Veritas backs up in shadow of Symantec merger

In the shadow of its impending merger with Symantec Corp., Veritas Software Corp. today announced the release of the latest version of its data backup and management product. Backup Exec 10.0 promises more reliable and constant replication of critical corporate data, particularly for remote offices and small and mid-sized businesses with 1,000 or fewer employees.

Designed for Microsoft Windows operating system environments, the offering, along with new releases of the company’s Replication Exec and Storage Exec products, aims to add more intelligence to the daunting challenge of backing up and storing data on a corporate network.
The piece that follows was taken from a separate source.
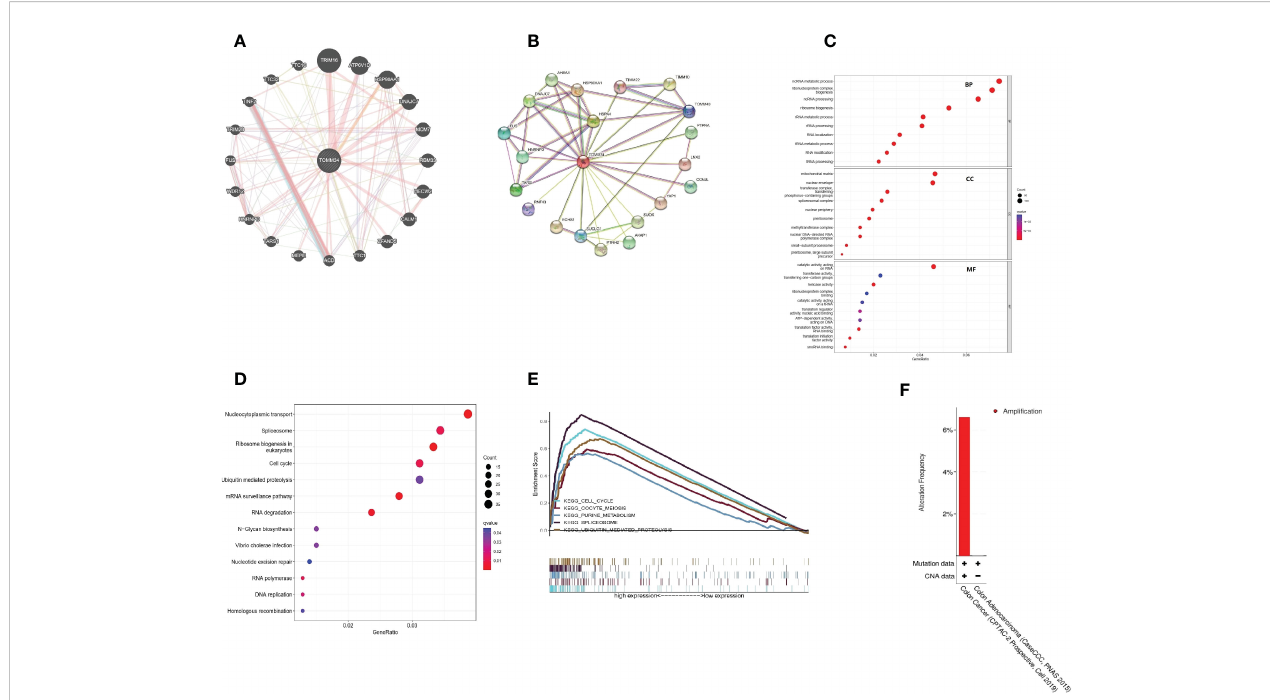
FIGURE 3 Interaction analysis of TOMM34-related genes and proteins and functional analyses. (A) Interaction analysis of related genes. (B) Interaction analysis of related proteins. (C) GO enrichment analysis. (D) KEGG pathway analysis. (E) GSEA based on KEGG analysis. (F) Genomic alteration type of TOMM34, revealing that the genomic alteration type of TOMM34 was ampli fi cation.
Veritas executives demonstrated how, for instance, new management enhancements can allow administrators to prevent employees from saving certain types of data to the system, such as non-core music and video files. The intelligent management system also allows IT departments to reduce the amount of repetitive data replication that often occurs in business environments. A file that may only be altered once a month, for example, need not be replicated every 24 hours. The Veritas offerings can allow such differences to be accounted for within the morass of ever-expanding data volumes, the company said.

“If we can get that under control, that’s really going to benefit IT,” said Jeremy Burton, executive vice-president of Veritas’s Data Management Group.

The product releases come just one month after Veritas and Symantec announced their intended merger, which Veritas executives today said should be completed sometime in the second quarter of this year. Although reluctant to discuss too many details of the move, President and CEO Gary Bloom stressed that the headcount reductions that are characterizing the PeopleSoft-Oracle merger would not be seen in the Veritas-Symantec wedding.

“The merger is not about cuts. It’s hard to get that message through in the shadow of Oracle-PeopleSoft. There were 5,000 cuts on Friday (with that merger). We’re not going to have 5,000 cuts.”

Nevertheless, one user attending the product launch said he worries that unwelcome changes could become a reality as a result of the move.

“You always have to be concerned with a merger,” said Mike Menard, systems administrator with Aurora, Col.-based airplane component manufacturer Stanley Aviation. “You worry that people are going to be replaced…(after) you’ve built relationships with sales reps.”

Menard added, however, that his firm is ramping up a data centre to handle the increasing volume of information that needs to be stored, and that the Veritas offerings are going to help in accomplishing their goals in this area. And the enhancements, he added, are coming just in time. The window of allowed downtime in his storage infrastructures is constantly shrinking.

“Our critical downtime is 10 minutes,” he said.